- Native name: Νικόλαος
- Church: Greek Orthodox Church
- See: Antioch
- Installed: 17 January 1025
- Term ended: 8 October 1030
- Predecessor: John III
- Successor: Elias II
- Previous post: Hegumenos of the Stoudios Monastery

Personal details
- Died: 8 October 1030

= Nicholas II of Antioch =

11th-century Patriarch of Antioch

Nikolaos II (Νικόλαος; نيقولاوس, Nīqūlāwus, died 8 October 1030) was the Orthodox (Melkite) Patriarch of Antioch from 17 January 1025 to 8 October 1030. Prior to his elevation to the patriarchate, he was a monk, a priest, and the hegumenos (abbot) of the Stoudios Monastery in Constantinople.

== Biography ==

=== Early career ===
Nikolaos is first attested as the hegumenos of the Stoudios Monastery in a manuscript note dated March 1018 (first indiction; 6526 anno mundi) in Vat. gr. ms. 1675 (formerly Cryptensis 15), folio 333v.

=== Patriarchate ===
On 17 January 1025, Nikolaos, who was still hegumenos of the Stoudios Monastery, was consecrated in Constantinople as the Patriarch of Antioch, following a vacancy of three and a half years. He was succeeded as hegumenos by Alexios Studites.

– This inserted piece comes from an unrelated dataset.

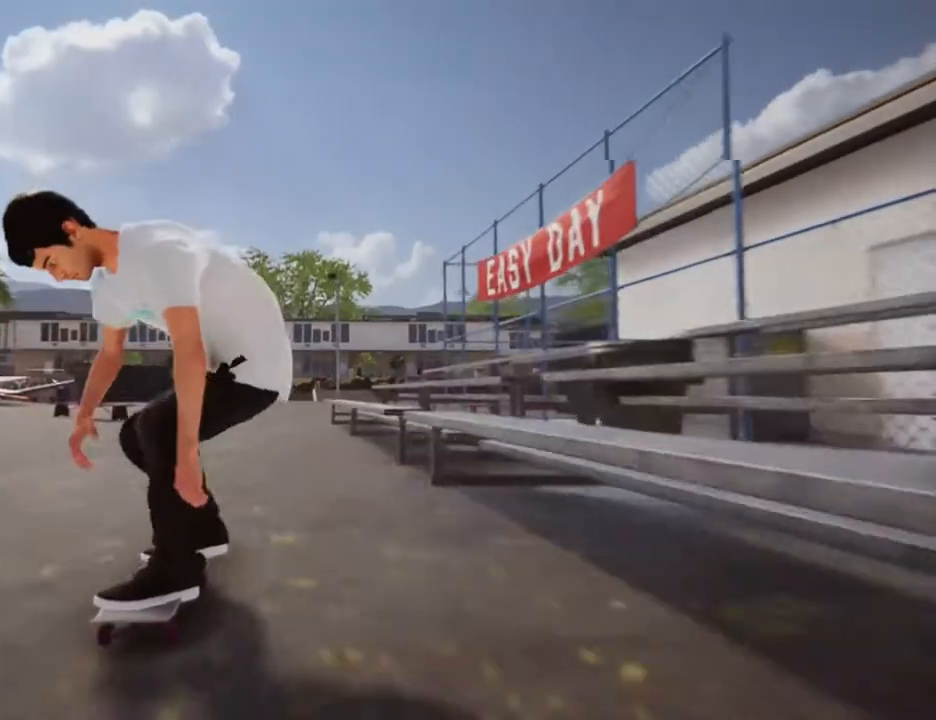
{"buttons": [], "left_stick": "center", "right_stick": "center", "events": [[334, "L2", "down"], [434, "right_stick", "center"], [501, "L2", "up"]]}
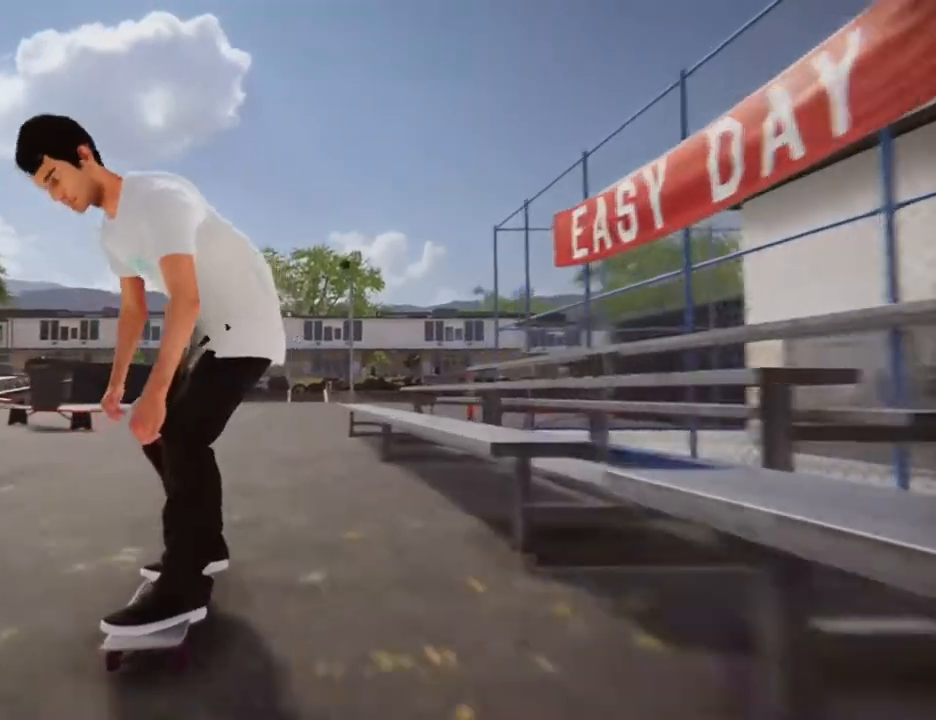
{"buttons": [], "left_stick": "center", "right_stick": "center", "events": []}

As Patriarch, Nikolaos oversaw the transfer of the relics of his predecessor, Patriarch Christophoros, from the "Great Church" of Antioch—which at that time was not the ruined Constantinian church in the north of the city on the Orontes island, but the Church of Cassianus in the medieval city center—to the "House of Saint Petros".

The Vita Symeonis Treverensis claims that an unnamed Patriarch of Antioch knew and highly esteemed Saint Symeon of Trier, who was in Antioch around 1025/26. This patriarch was possibly Nikolaos, although the reliability of the Vita Symeonis regarding events in the East is considered questionable.

=== Relations with the Syriac Orthodox Church ===
According to the chronicle of Michael the Syrian, Nikolaos maintained good relations with the Syriac Orthodox (Jacobite) Patriarch of Antioch, John VIII bar Abdoun. Their friendship reportedly began when Nikolaos heard of a miraculous healing of the Roman governor of Antioch, who suffered from leprosy, performed by John VIII. Following this, Nikolaos initiated contact and corresponded with him over an extended period.

In the summer of 1029, John VIII bar Abdoun was accused and brought before the synodal court in Constantinople. According to Michael the Syrian, Nikolaos and his bishops were also in Constantinople at the time. However, they refused to participate in the synod convened in October 1029 by the Ecumenical Patriarch Alexios I Studites, arguing that John VIII was a Christian just as they were.

Nikolaos's refusal to condemn John VIII is further indicated by the absence of his name from the participant list of the synod published by Alexios I in May 1030. Following Nikolaos's death, Alexios I was able to persuade Nikolaos's successor, Elias, to recognize and sign the condemnation of John VIII in April 1032.